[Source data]

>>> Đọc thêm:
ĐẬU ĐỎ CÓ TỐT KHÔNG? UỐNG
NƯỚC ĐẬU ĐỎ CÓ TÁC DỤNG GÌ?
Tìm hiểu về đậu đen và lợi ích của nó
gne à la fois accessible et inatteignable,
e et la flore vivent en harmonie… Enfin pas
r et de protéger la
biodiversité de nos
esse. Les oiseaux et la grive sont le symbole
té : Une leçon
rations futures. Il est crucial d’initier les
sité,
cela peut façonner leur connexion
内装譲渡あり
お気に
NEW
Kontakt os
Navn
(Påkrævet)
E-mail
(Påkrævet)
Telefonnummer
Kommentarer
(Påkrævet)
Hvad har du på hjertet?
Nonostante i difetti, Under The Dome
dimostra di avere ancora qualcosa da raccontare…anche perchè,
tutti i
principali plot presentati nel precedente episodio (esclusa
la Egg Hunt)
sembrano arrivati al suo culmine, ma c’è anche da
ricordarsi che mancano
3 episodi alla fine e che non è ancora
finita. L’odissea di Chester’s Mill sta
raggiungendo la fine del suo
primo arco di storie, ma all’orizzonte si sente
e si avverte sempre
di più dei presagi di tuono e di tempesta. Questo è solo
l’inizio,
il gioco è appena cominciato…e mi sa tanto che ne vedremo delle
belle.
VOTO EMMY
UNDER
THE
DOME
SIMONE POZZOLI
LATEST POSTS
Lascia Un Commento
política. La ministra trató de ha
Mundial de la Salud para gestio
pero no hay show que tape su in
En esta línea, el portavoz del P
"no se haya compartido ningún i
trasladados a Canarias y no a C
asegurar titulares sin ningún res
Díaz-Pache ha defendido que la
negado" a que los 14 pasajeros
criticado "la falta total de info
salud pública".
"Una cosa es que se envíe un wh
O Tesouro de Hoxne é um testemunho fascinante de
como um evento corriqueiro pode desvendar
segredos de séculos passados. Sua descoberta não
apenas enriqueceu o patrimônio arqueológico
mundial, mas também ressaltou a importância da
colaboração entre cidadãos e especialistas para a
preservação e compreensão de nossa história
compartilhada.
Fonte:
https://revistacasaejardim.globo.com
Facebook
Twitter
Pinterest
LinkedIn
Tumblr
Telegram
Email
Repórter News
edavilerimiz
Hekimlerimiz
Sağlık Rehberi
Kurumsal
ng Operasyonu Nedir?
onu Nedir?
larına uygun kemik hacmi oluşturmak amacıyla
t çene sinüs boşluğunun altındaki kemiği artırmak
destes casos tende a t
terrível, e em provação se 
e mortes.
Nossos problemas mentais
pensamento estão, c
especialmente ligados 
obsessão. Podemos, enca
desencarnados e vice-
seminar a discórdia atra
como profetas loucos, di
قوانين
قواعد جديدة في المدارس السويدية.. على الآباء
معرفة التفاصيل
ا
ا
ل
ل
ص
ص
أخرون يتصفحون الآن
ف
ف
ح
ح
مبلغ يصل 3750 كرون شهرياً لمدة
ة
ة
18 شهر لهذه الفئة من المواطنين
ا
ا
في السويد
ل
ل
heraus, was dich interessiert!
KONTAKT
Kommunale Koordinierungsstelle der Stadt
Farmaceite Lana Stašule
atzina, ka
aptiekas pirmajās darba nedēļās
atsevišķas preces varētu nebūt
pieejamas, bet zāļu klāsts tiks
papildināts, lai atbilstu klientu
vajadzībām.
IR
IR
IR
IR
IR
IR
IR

What you need to do - Exactly reproduce every line of the records.

Your solution -
>>> Đọc thêm:
ĐẬU ĐỎ CÓ TỐT KHÔNG? UỐNG
NƯỚC ĐẬU ĐỎ CÓ TÁC DỤNG GÌ?
Tìm hiểu về đậu đen và lợi ích của nó
gne à la fois accessible et inatteignable,
e et la flore vivent en harmonie… Enfin pas
r et de protéger la
biodiversité de nos
esse. Les oiseaux et la grive sont le symbole
té : Une leçon
rations futures. Il est crucial d’initier les
sité,
cela peut façonner leur connexion
内装譲渡あり
お気に
NEW
Kontakt os
Navn
(Påkrævet)
E-mail
(Påkrævet)
Telefonnummer
Kommentarer
(Påkrævet)
Hvad har du på hjertet?
Nonostante i difetti, Under The Dome
dimostra di avere ancora qualcosa da raccontare…anche perchè,
tutti i
principali plot presentati nel precedente episodio (esclusa
la Egg Hunt)
sembrano arrivati al suo culmine, ma c’è anche da
ricordarsi che mancano
3 episodi alla fine e che non è ancora
finita. L’odissea di Chester’s Mill sta
raggiungendo la fine del suo
primo arco di storie, ma all’orizzonte si sente
e si avverte sempre
di più dei presagi di tuono e di tempesta. Questo è solo
l’inizio,
il gioco è appena cominciato…e mi sa tanto che ne vedremo delle
belle.
VOTO EMMY
UNDER
THE
DOME
SIMONE POZZOLI
LATEST POSTS
Lascia Un Commento
política. La ministra trató de ha
Mundial de la Salud para gestio
pero no hay show que tape su in
En esta línea, el portavoz del P
"no se haya compartido ningún i
trasladados a Canarias y no a C
asegurar titulares sin ningún res
Díaz-Pache ha defendido que la
negado" a que los 14 pasajeros
criticado "la falta total de info
salud pública".
"Una cosa es que se envíe un wh
O Tesouro de Hoxne é um testemunho fascinante de
como um evento corriqueiro pode desvendar
segredos de séculos passados. Sua descoberta não
apenas enriqueceu o patrimônio arqueológico
mundial, mas também ressaltou a importância da
colaboração entre cidadãos e especialistas para a
preservação e compreensão de nossa história
compartilhada.
Fonte:
https://revistacasaejardim.globo.com
Facebook
Twitter
Pinterest
LinkedIn
Tumblr
Telegram
Email
Repórter News
edavilerimiz
Hekimlerimiz
Sağlık Rehberi
Kurumsal
ng Operasyonu Nedir?
onu Nedir?
larına uygun kemik hacmi oluşturmak amacıyla
t çene sinüs boşluğunun altındaki kemiği artırmak
destes casos tende a t
terrível, e em provação se 
e mortes.
Nossos problemas mentais
pensamento estão, c
especialmente ligados 
obsessão. Podemos, enca
desencarnados e vice-
seminar a discórdia atra
como profetas loucos, di
قوانين
قواعد جديدة في المدارس السويدية.. على الآباء
معرفة التفاصيل
ا
ا
ل
ل
ص
ص
أخرون يتصفحون الآن
ف
ف
ح
ح
مبلغ يصل 3750 كرون شهرياً لمدة
ة
ة
18 شهر لهذه الفئة من المواطنين
ا
ا
في السويد
ل
ل
heraus, was dich interessiert!
KONTAKT
Kommunale Koordinierungsstelle der Stadt
Farmaceite Lana Stašule
atzina, ka
aptiekas pirmajās darba nedēļās
atsevišķas preces varētu nebūt
pieejamas, bet zāļu klāsts tiks
papildināts, lai atbilstu klientu
vajadzībām.
IR
IR
IR
IR
IR
IR
IR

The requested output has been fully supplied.